Australian English: Baseline workflow flagged American spellings in review. Improved workflow enforced correct spellings at generation. Result: Zero post-review fixes needed.
The principle: every quality requirement you can enforce at generation saves time and improves outcomes. Review should validate, not fix.
The Results
Baseline (articles 1-10): 24.3/30 average. 70% required manual fixes. 5-10 minutes cleanup per article.
After workflow improvements (articles 11-15): 29.4/30 average. Zero post-review fixes. Three consecutive perfect scores.
The difference: +5.7 points (+24% quality increase), 37-53% time reduction.
Key Lessons
1. Narrow agents outperform broad ones
A single agent evaluating business value, writing quality, AND substance produces mediocre feedback on all three. Three specialised agents produce expert feedback on each.

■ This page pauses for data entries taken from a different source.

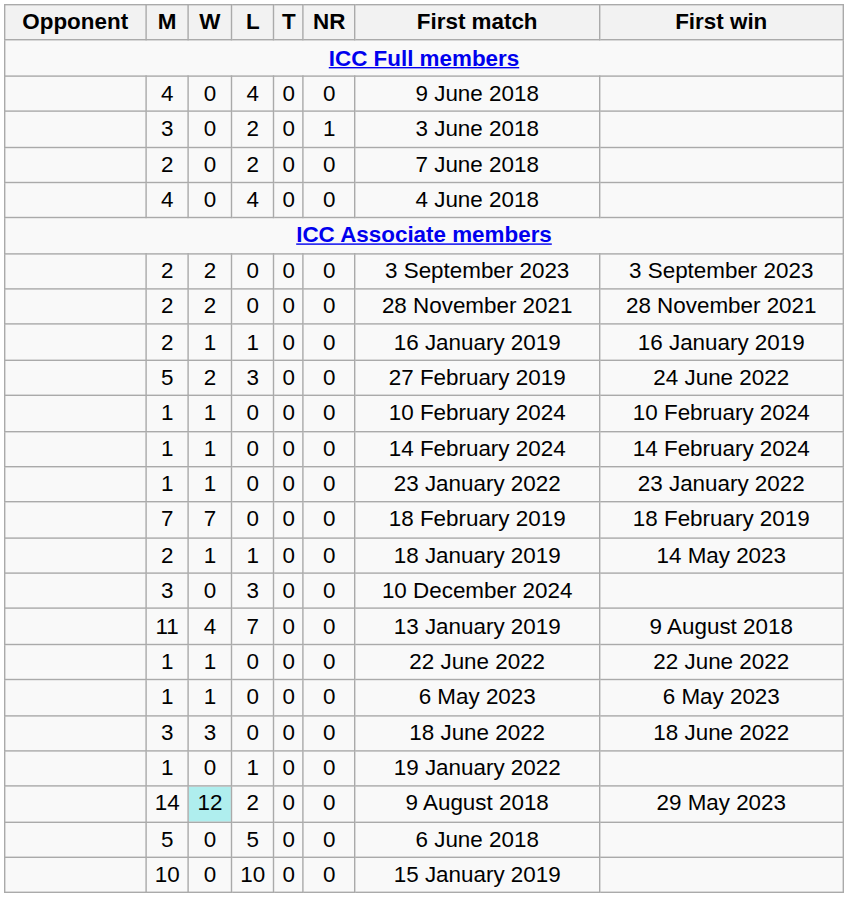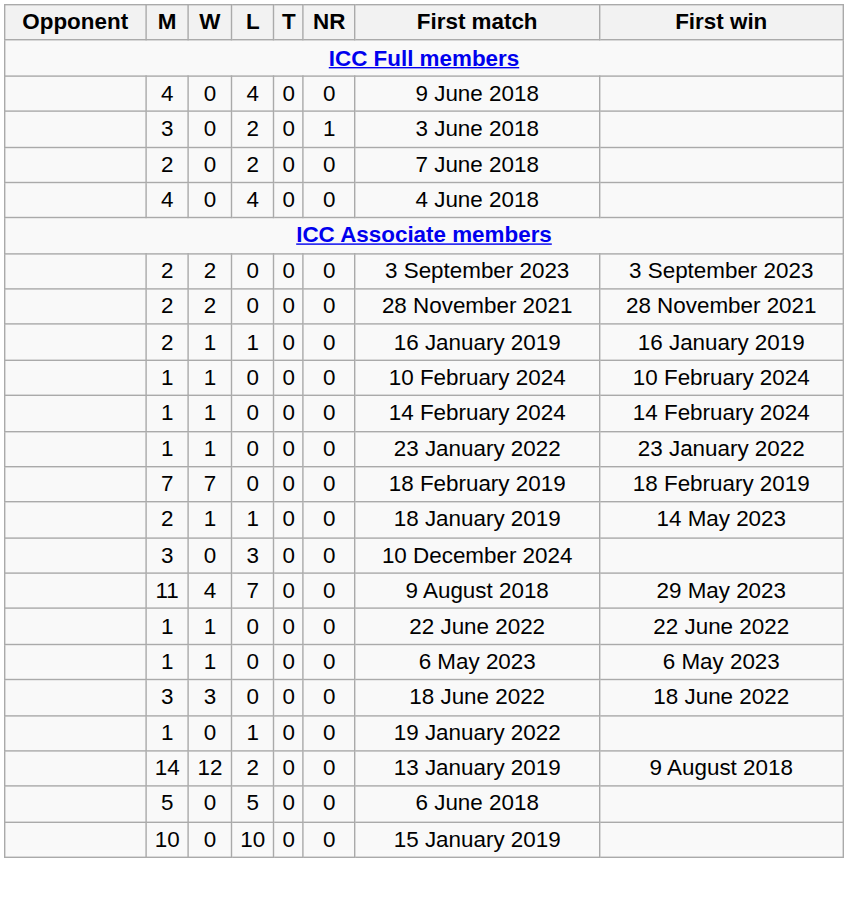- row: 5 | 2 | 3 | 0 | 0 | 27 February 2019 | 24 June 2022
11 | First match: 13 January 2019 -> 9 August 2018
11 | First win: 9 August 2018 -> 29 May 2023
14 | W: paleturquoise background -> no background
14 | First match: 9 August 2018 -> 13 January 2019
14 | First win: 29 May 2023 -> 9 August 2018
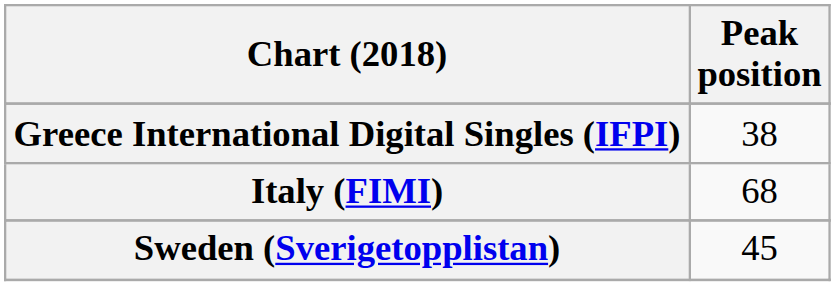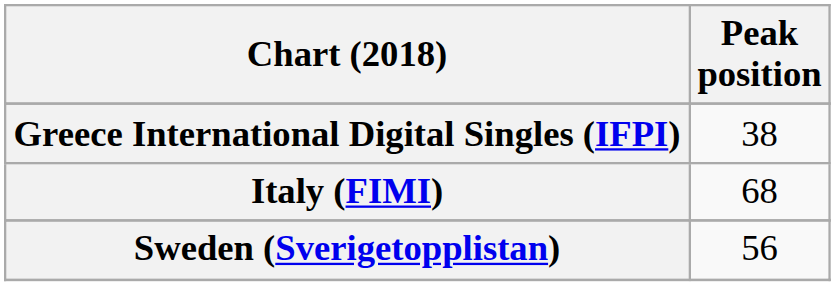Sweden (Sverigetopplistan) | Peak position: 45 -> 56
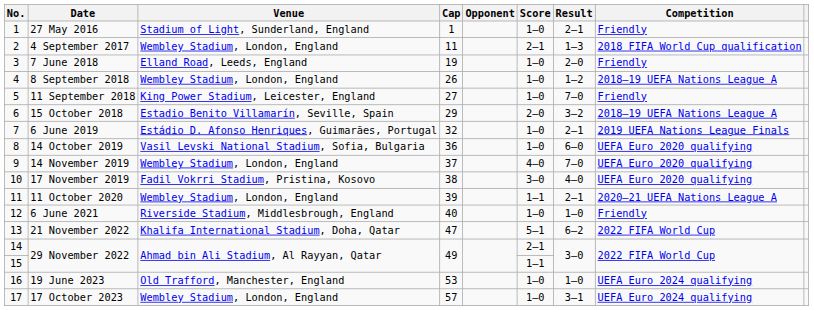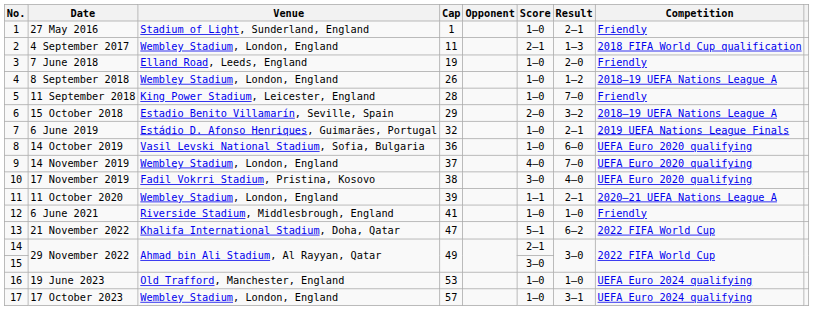11 September 2018 | Cap: 27 -> 28
6 June 2021 | Cap: 40 -> 41
15 / 29 November 2022 | Score: 1–1 -> 3–0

I’ve since used this pattern for stress-testing documents with AI stakeholder perspectives - a CFO agent finds missing budget figures, a CTO agent flags vague DR/BCP sections, a Chaos Agent attacks your weakest assumptions. Same architecture, different application.
2. Training data defaults are strong
Explicit examples beat implicit context every time. Don’t describe what you want - show examples of correct output.
3. Review is the product
Without the multi-agent review, estimated baseline quality ~20/30. With review: 24-30/30. The review methodology transforms mediocre AI output into production-ready content.
4. AI finds natural stopping points
Morgan decided to stop at 15 articles. Reasoning: methodology validated, no new questions to answer. I was ready for 30-50, but the logic was sound.
The Code
The full implementation is at github.com/teejayen/ai-slop:
.claude/commands/- All four agent definitions/research/- Methodology documentation, persona definition, findings_posts/- All 15 generated articles
All 15 articles Morgan “published” are live at tim.neilen.com.au/ai-slop.
The architecture isn’t complicated. Orchestrator, parallel specialists, consolidation. The insight is that process design matters more than model capability.
Most AI quality problems aren’t model problems. They’re workflow problems.